# [WHAT YOU ARE ASKED TO DO]
Would you write out the listing verbatim and skip every picture in it?

# [INFORMATION PROVIDED]
⁂

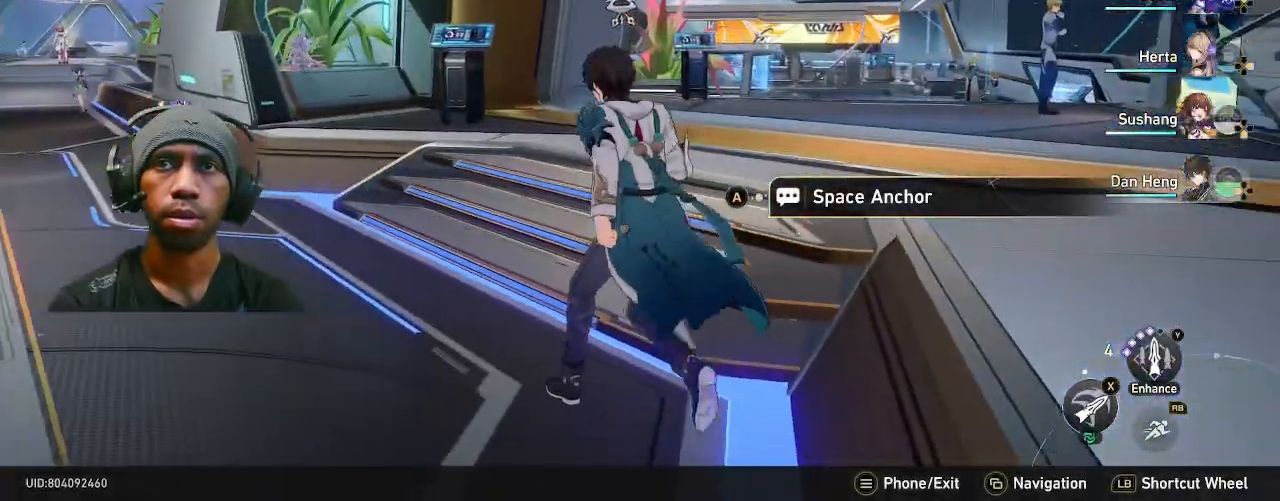
Gameplay with a controller (PlayStation layout); each line is a JSON object with the inputs held at the frame after it. "events" lists button and stick changes between this image and that frame as [ms after this image, input, new state], when the widget could be followed in between. Not read: DPAD_LEFT L3 TOUCHPAD.
{"buttons": ["R2"], "left_stick": "up", "right_stick": "center", "events": [[300, "right_stick", "left"], [467, "right_stick", "center"], [500, "left_stick", "up"]]}
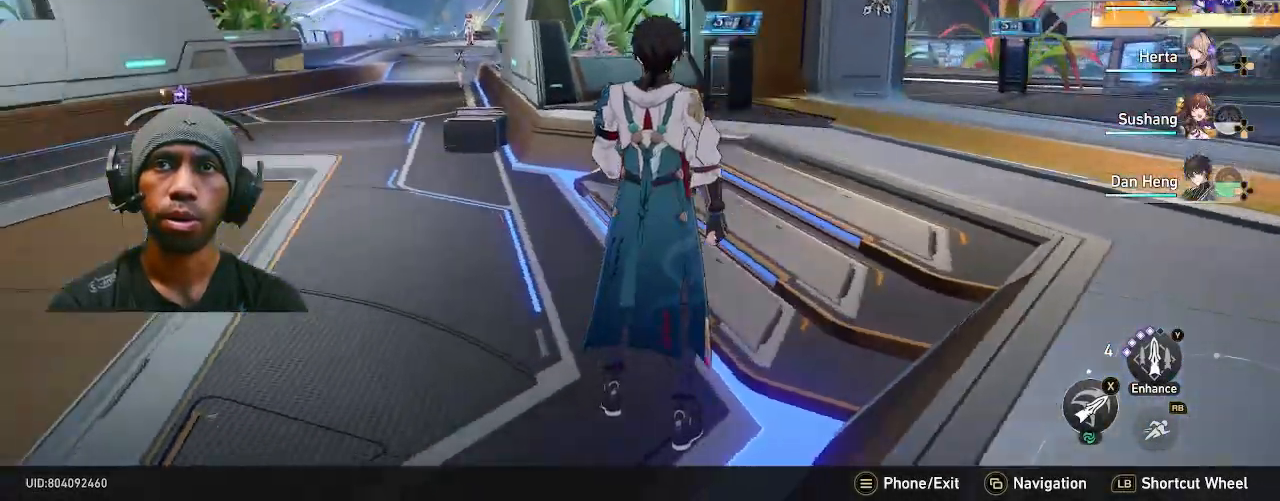
{"buttons": ["R2"], "left_stick": "up", "right_stick": "center", "events": [[250, "right_stick", "right"], [417, "right_stick", "center"]]}
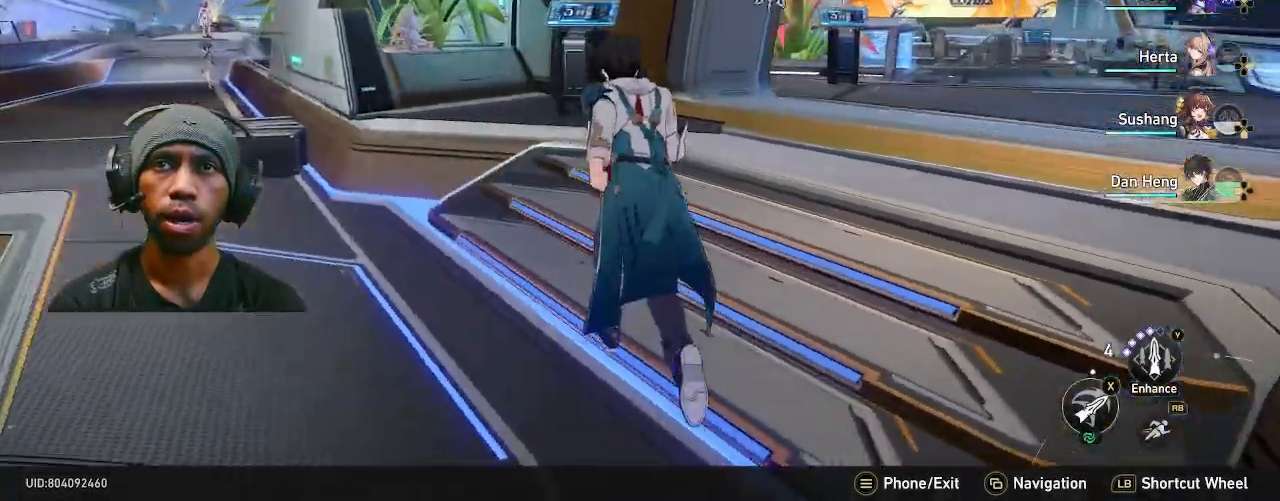
{"buttons": ["R2"], "left_stick": "up", "right_stick": "center", "events": [[267, "left_stick", "up-right"], [500, "left_stick", "up"]]}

⁂

# [EXERCISE OUTPUT]
Gameplay with a controller (PlayStation layout); each line is a JSON object with the inputs held at the frame after it. "events" lists button and stick changes between this image and that frame as [ms after this image, input, new state], when the widget could be followed in between. Not read: DPAD_LEFT L3 TOUCHPAD.
{"buttons": ["R2"], "left_stick": "up", "right_stick": "center", "events": [[300, "right_stick", "left"], [467, "right_stick", "center"], [500, "left_stick", "up"]]}
{"buttons": ["R2"], "left_stick": "up", "right_stick": "center", "events": [[250, "right_stick", "right"], [417, "right_stick", "center"]]}
{"buttons": ["R2"], "left_stick": "up", "right_stick": "center", "events": [[267, "left_stick", "up-right"], [500, "left_stick", "up"]]}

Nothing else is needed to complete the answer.